Inheriting the Earth
“[Call of the Reed Warbler is] the single most important book on agriculture today.—Paul Hawken
Charles Massy is a visionary Australian farmer and the author of Call of the Reed Warbler. He was awarded an Order of Australia Medal for his service as chair and director of a number of research organizations and statutory wool boards. He has also served on national and international review panels in sheep and wool research and development and genomics.
In this excerpt from his book, Massy writes about his epiphany about the importance of his farm’s underlying ecology. It has been adapted for the web.
When my father suffered a major heart attack, I made the decision at the age of twenty-two to return home, take over the farm and finish university part-time. Thus began a forty-year land-management journey. On returning home, I continue developing my interest in birds, mammals and other creatures. However, at the same time I seemed to live a schizoid life. I was quite ignorant about the rest of the insect world, not to mention the arthropod and underground microbial world. In fact, concerning the latter, invisible world, I lived as if it didn’t exist.
Yet this underground component constituted ninety percent of life on the farm. Even more alarming was my ignorance about the vastly more obvious plant world: the very system on which our farming landscape was founded.
Yes, I knew most of the exotic trees and a gum tree or two, and I knew most of our introduced exotic pastures, but I could barely name more than one or two native grasses beyond the most obvious one called ‘corkscrew’ (Austrostipa scabra),and this mainly because corkscrew’s seed penetrated both sheep’s skin and woolen socks just before Christmas.
That is, when it came to farming, I had somehow compartmentalised my keen interest in nature to consider only a few obvious and attractive components. To the rest, I was effectively blind.
Then, one day after a decade or so of management, I was confronted by this blindness. I remember setting off mustering on a horse, my two kelpie sheep dogs trotting behind as we meandered along a two-wheel track through open granite country. This country had once been grassy woodland, and would then have comprised a dominant but scattered canopy of snow gum, candle bark and ribbon gum, plus large blackwood hickories; a scattering of understorey shrubs and forbs; and then diverse native grassland. After earlier phases of clearing, ringbarking, and then more recently set-stocked grazing, all that remained on this day as I mustered were a few dead grey stumps and the odd silver wattle or hickory surviving high up between granite tors and out of the reach of sheep and cattle.
So it was, therefore, puzzling that, as I rode along, I suddenly noticed the strong, sweet smell of what I was convinced was snow-gum blossom. I stopped the horse and looked around, but there wasn’t a snow gum in sight. Intrigued, I circled the horse in a wide arc. Still no snow gums, but the strong blossom scent seemed to come from near a clump of rocks. The only living thing, which partly covered these boulders, was a nondescript dark-green bush that I had barely taken account of previously.
Dismounting, I walked over to the bush. It was perhaps a metre high and shaped like a dome, while roughly circular and around two to three metres in diameter.

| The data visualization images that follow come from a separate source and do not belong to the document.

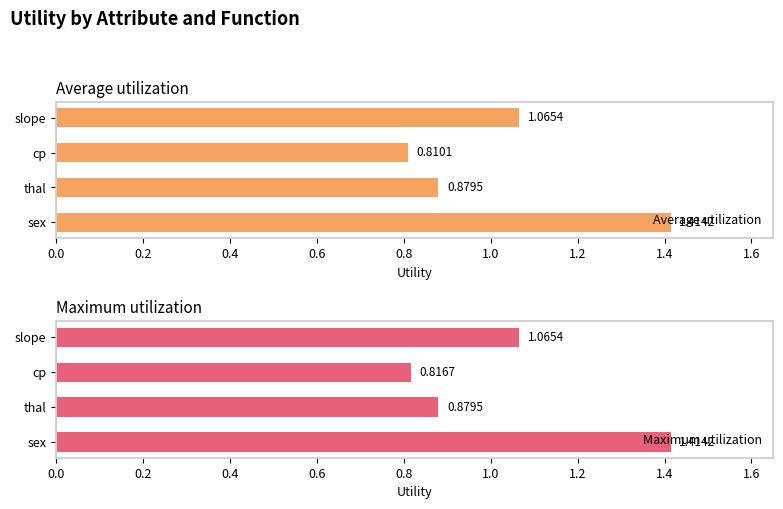

What is the sum of the Average utilization values at sex and thal?

2.3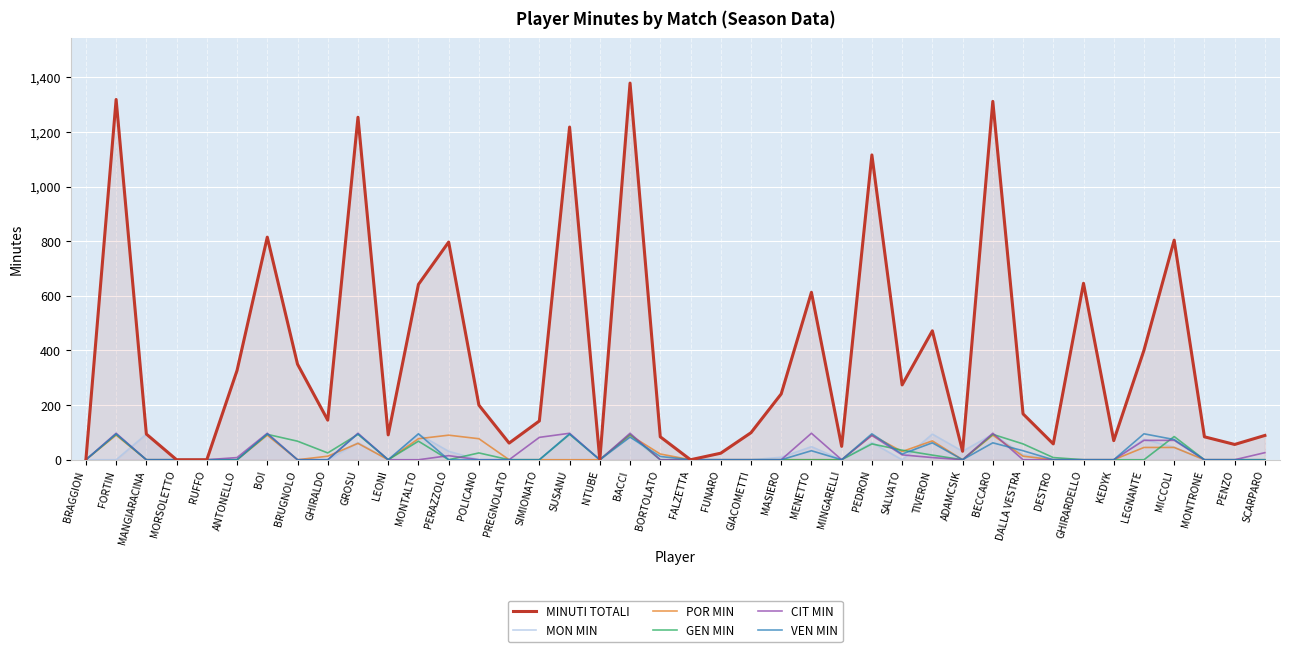

Between MICCOLI and MONTRONE, which is larger?

MICCOLI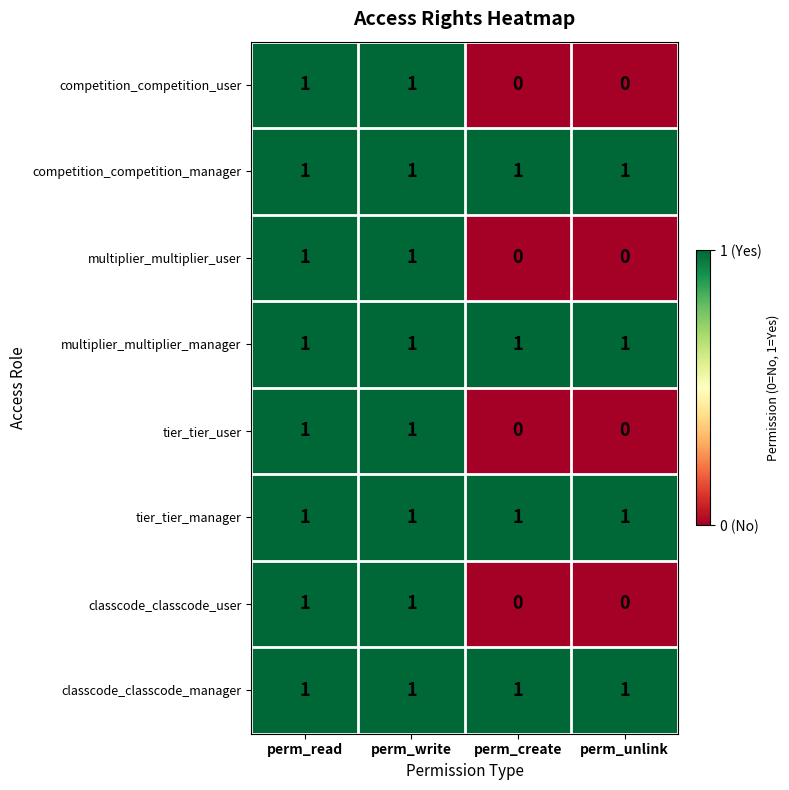

How many distinct data groups are displayed?

8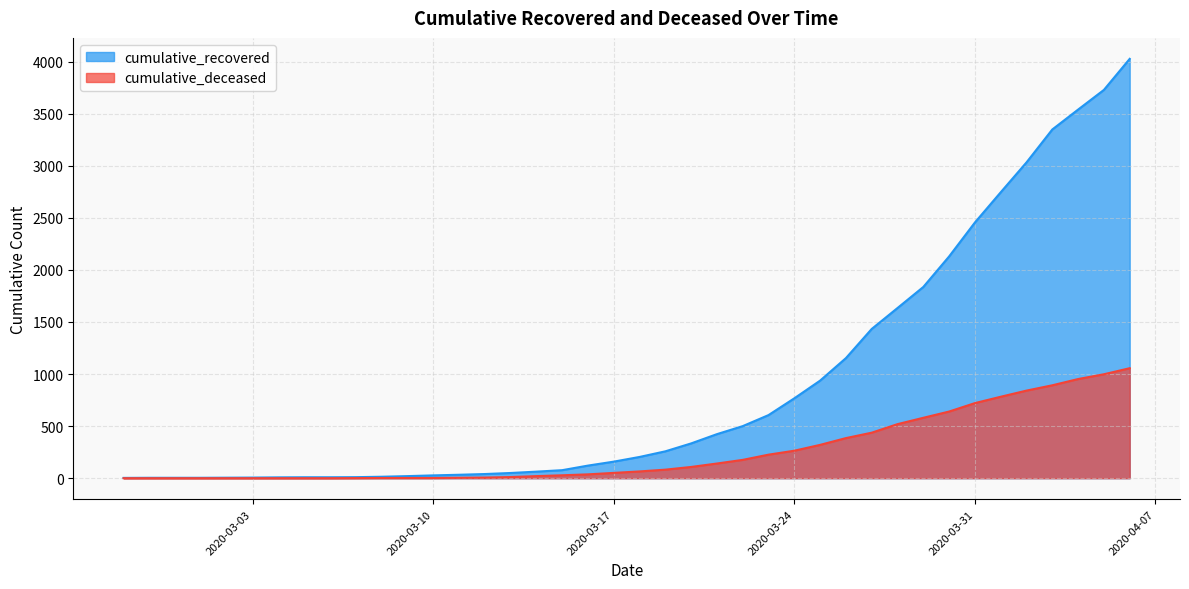

What is the difference between the second highest and second lowest values in the cumulative_recovered series?

3724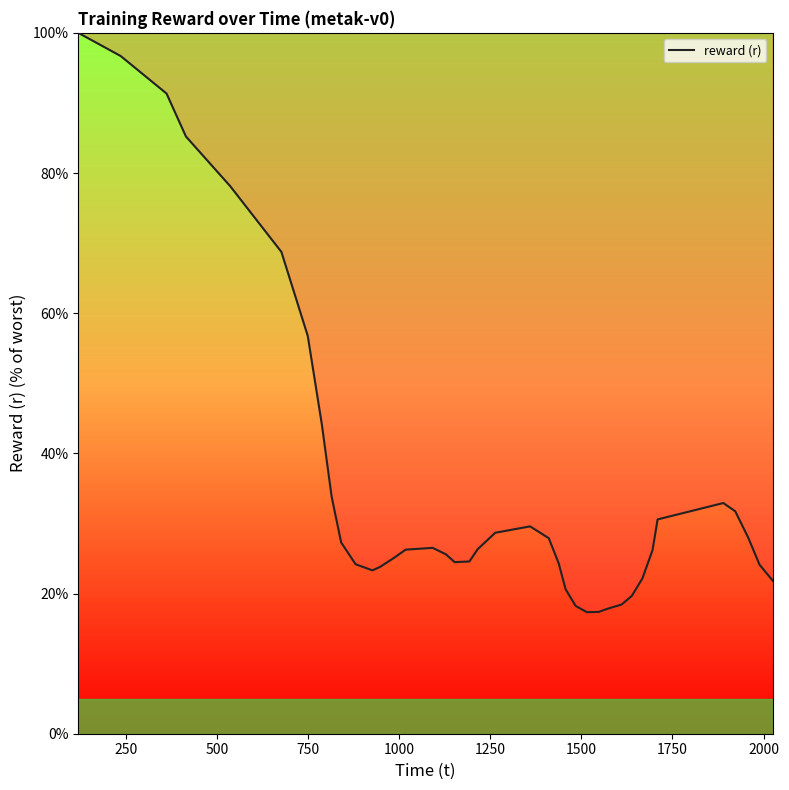

What is the minimum value shown in the chart?

17.3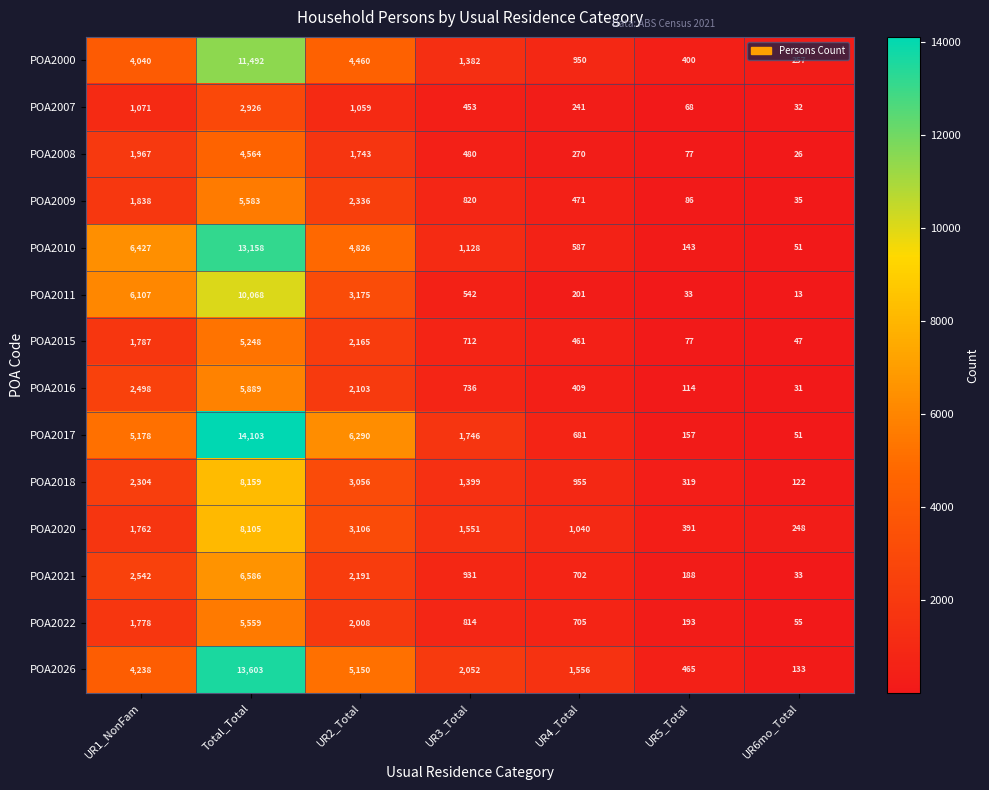

What is the spread (max minus min) of values at UR4_Total?

1355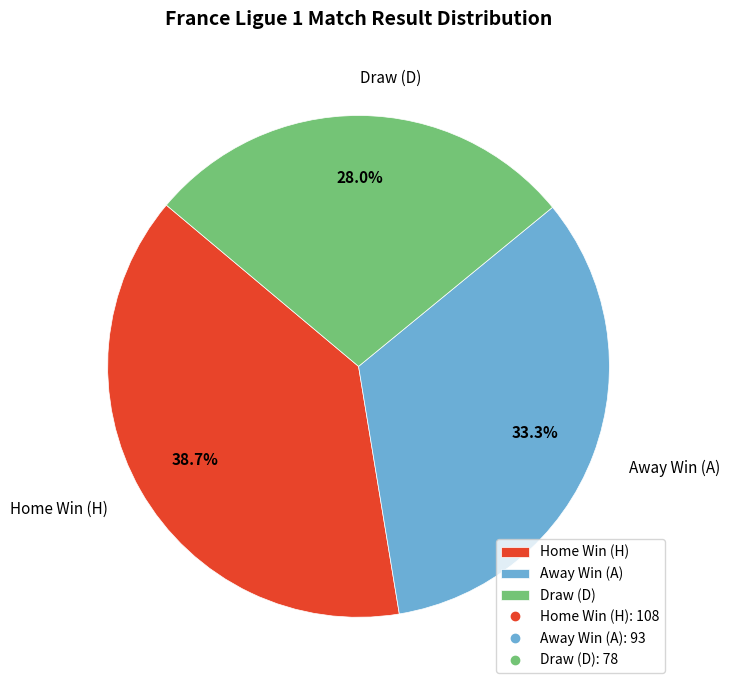

To the nearest percent, what is the average slice percentage?

33%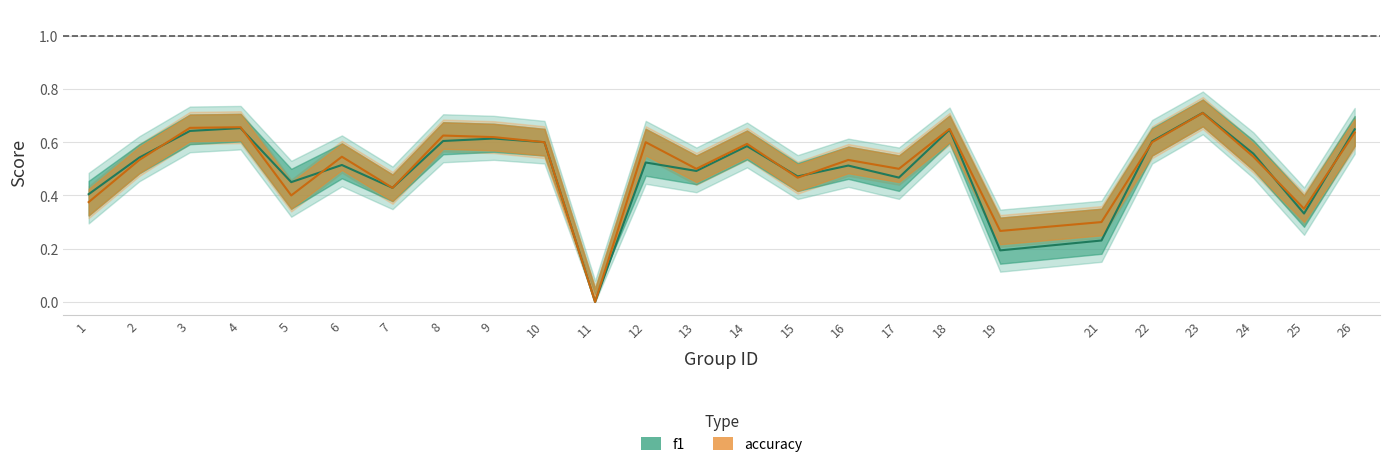

At which category does the chart reach its minimum across all series?

11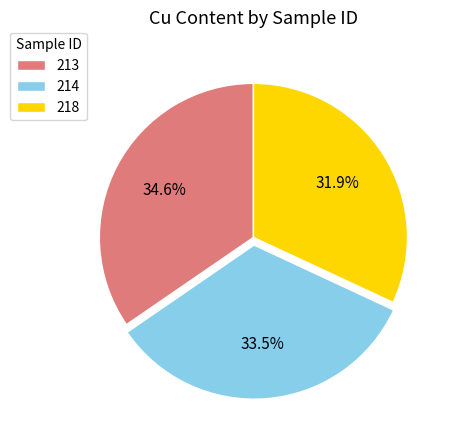

What percentage do 218 and 214 together represent?

65.4%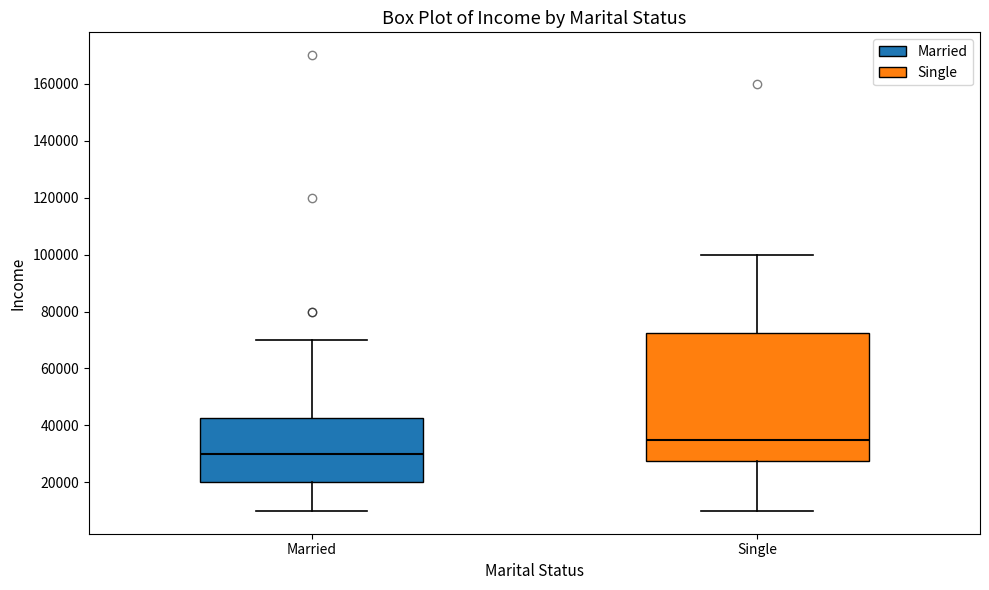

Reading left to right, transcribe this box plot: for each box, give where its median line is, the range the box spans, and where its two whiskers end, as read against the y-axis. The values are not printed on the chart, so give them approximately, as read against the axis.

Married: median 30000, box 20000 to 42000, whiskers 10000 to 70000
Single: median 36000, box 28000 to 72000, whiskers 10000 to 100000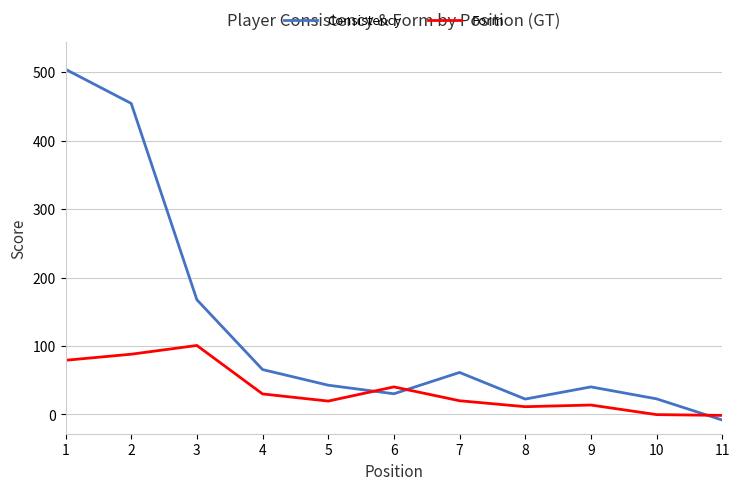

What is the average value of the Form series?

36.4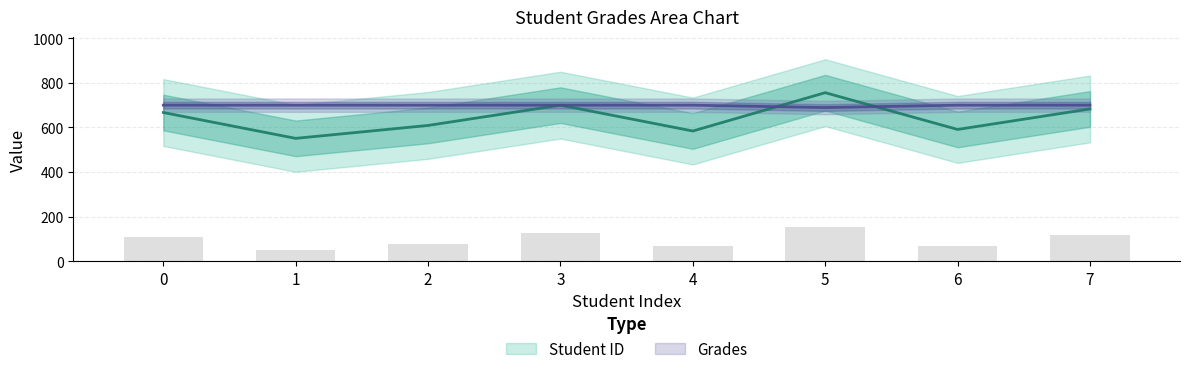

The Student ID series shows 888.3 at 6. True or false?

False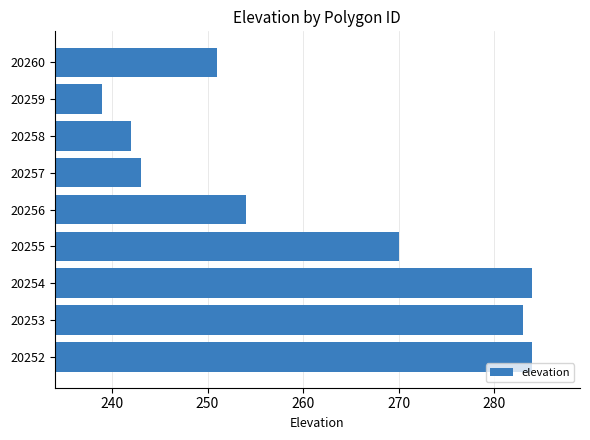

What is the difference between the values at 20254 and 20260?

33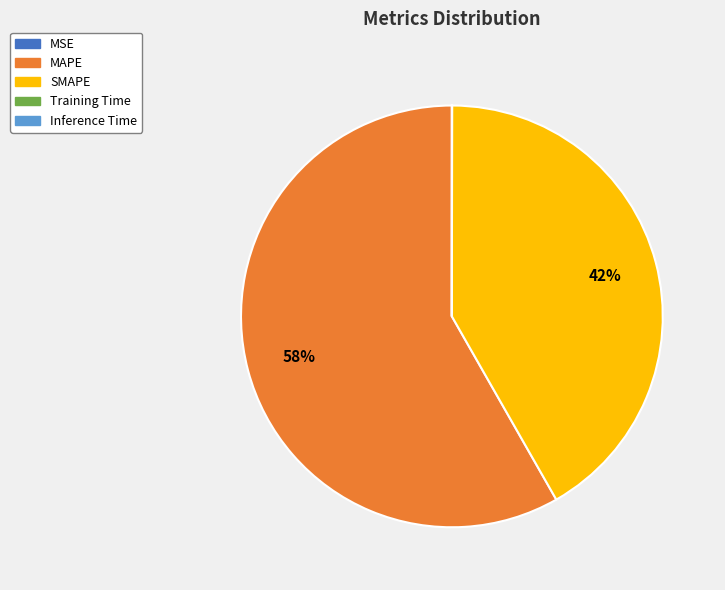

What is the majority slice?

MAPE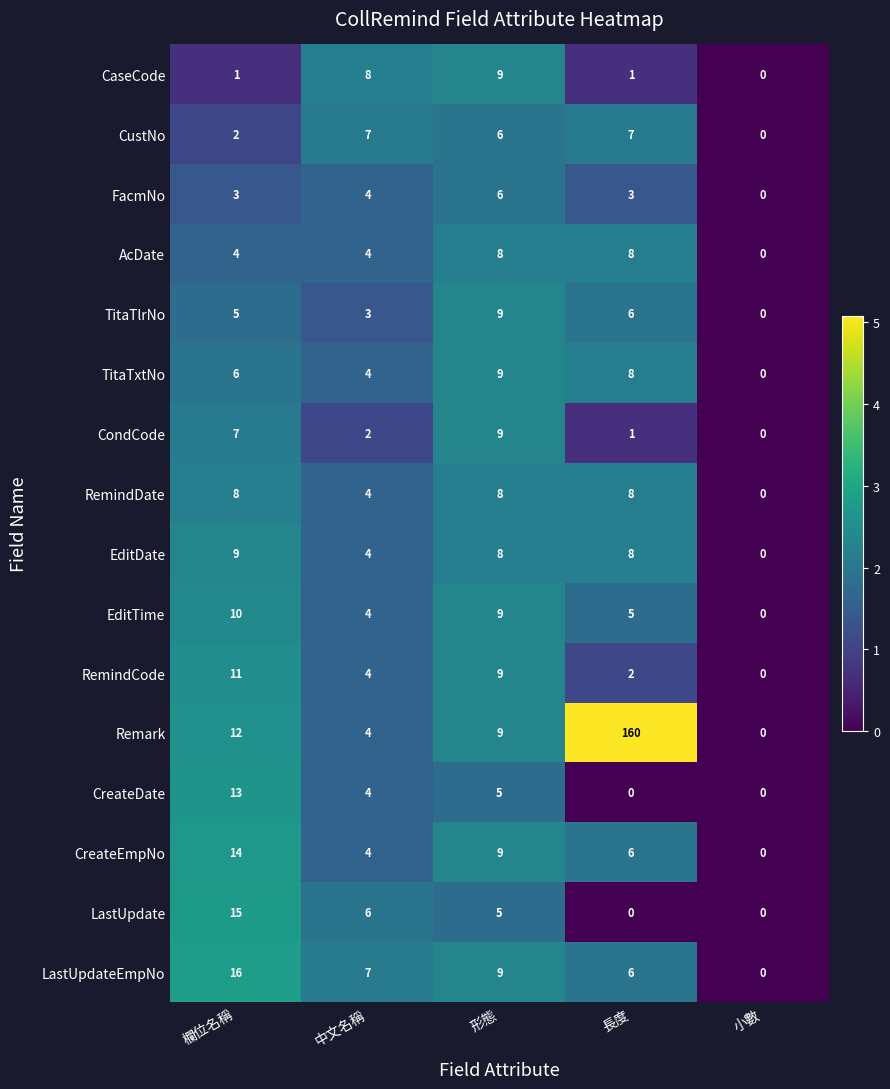

What is the difference between the highest and lowest values at 中文名稱?

6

It was entirely covered in rigid thorns, which were surrounded and interlaced by very small green leaves, perhaps the size of a small pea. Later on, I would learn that the combination of thorns and small leaves was an adaptive defence by some plants to grazing in landscapes. Dating back possibly millions of years, the plants and grazing animals (in this case, mainly kangaroos, wallabies, potoroos and so on)had co-evolved.
But at that moment, I was intrigued by this nondescript bush because when I bent down, I discovered that it was the source of the overpowering honey-blossom scent. And yes, there, of the most delicate size and shape, were a myriad of little, bell-like pale-yellow flowers hanging upside down within their protective screen of thorns. Clearly the strong, rich honey scent had a purpose, because surrounding the flowers were small native bees, flies, and bright-orange parasitic wasps.
On looking up my reference books, I quickly discovered this nondescript plant was called a tree violet (Hymenantheradentata), otherwise known locally as a gruggly bush. But I did not recognise its importance to an ecosystem nor what its strong scent and attendant insects implied for ecological function. I had been blind to this bush, and it would take time for the blindfold to be fully removed. But I have never forgotten that day, and for me our gruggly bushes are emblematic both of what was lost and also of what could be.
As I travelled further on my journey of ecological literacy, I came to realise the significance of ‘gruggly’ and a myriad of species like it in the vast range of ecosystems across our continent. It is the ‘un-seen’ elements such as gruggly bushes and blackthorn shrubs that provide vital food for animals and insects in a functioning ecosystem. And, suddenly and unbidden, those radical words from the Gospel of Matthew came to mind: Blessed are the meek, for they will inherit the earth.